Your caution about internal resistance is well placed — and I’d go a step further. In my experience, that resistance is rarely irrational or malicious. It’s usually structural. Management layers and functional interests resist because the operating model was never designed to redistribute judgment, accountability, and consequence safely. When those elements are ambiguous, self-protection becomes a rational response, even if it undermines long-term outcomes.
This is where I think the real distinction lies between intent and durability. Many organizations genuinely want to change. Fewer have redesigned governance, decision rights, and escalation paths deeply enough for that intent to survive contact with operating pressure.

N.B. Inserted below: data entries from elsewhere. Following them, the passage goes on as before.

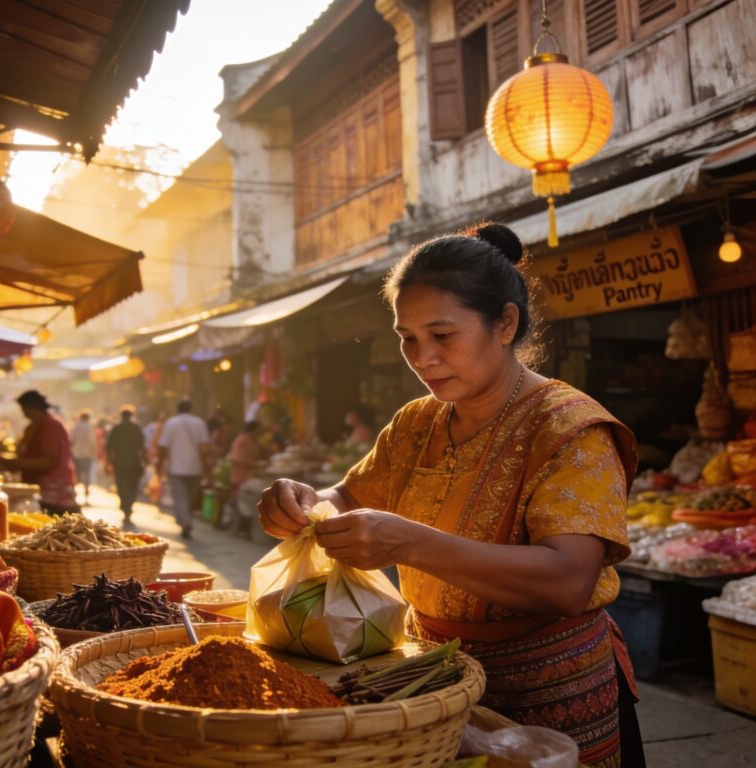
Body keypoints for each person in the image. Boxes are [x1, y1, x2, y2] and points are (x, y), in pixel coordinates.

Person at [258, 223, 644, 767]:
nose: (423, 357)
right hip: (433, 677)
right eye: (408, 338)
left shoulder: (570, 429)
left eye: (443, 335)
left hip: (551, 696)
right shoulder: (417, 422)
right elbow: (347, 495)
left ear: (504, 323)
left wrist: (411, 545)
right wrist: (300, 501)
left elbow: (568, 581)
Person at [0, 390, 77, 515]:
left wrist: (14, 463)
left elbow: (48, 462)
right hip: (37, 490)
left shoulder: (50, 426)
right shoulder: (32, 427)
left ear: (32, 408)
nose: (24, 414)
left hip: (52, 495)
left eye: (24, 409)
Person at [157, 399, 211, 540]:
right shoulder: (199, 423)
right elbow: (204, 448)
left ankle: (185, 521)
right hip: (195, 468)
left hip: (176, 468)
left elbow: (163, 446)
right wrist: (207, 467)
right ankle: (186, 521)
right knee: (190, 497)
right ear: (191, 408)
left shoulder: (171, 423)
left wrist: (159, 464)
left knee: (180, 498)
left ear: (178, 408)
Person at [105, 406, 147, 524]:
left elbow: (109, 447)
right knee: (133, 487)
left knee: (121, 486)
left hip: (119, 462)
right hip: (134, 462)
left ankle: (125, 507)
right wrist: (145, 461)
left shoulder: (116, 428)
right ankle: (128, 508)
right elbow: (142, 446)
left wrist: (108, 462)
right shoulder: (136, 428)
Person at [70, 410, 95, 505]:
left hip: (76, 454)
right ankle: (86, 498)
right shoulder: (89, 427)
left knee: (76, 475)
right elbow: (92, 442)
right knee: (86, 476)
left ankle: (74, 497)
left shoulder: (76, 426)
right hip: (87, 455)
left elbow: (72, 440)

When resistance appears, it’s often treated as a cultural problem — but more often it’s a signal that the structure hasn’t been made fit for the change it’s being asked to carry.
The positive cases you’re seeing, I suspect, are the ones where leaders anticipated this dynamic early — not just by sponsoring AI or transformation initiatives, but by explicitly redesigning the operating model so that distributed judgment could function without penalizing the people expected to exercise it.
If that’s right, then resistance isn’t the enemy — it’s the early warning system. The organizations that listen to it diagnostically have a chance to convert intent into sustained outcomes. The ones that don’t tend to rediscover, once again, that evidence alone doesn’t change behavior — until the structure makes it safe to do so. I suspect this is also why many AI initiatives that succeed in pilot form never gain wider enterprise adoption.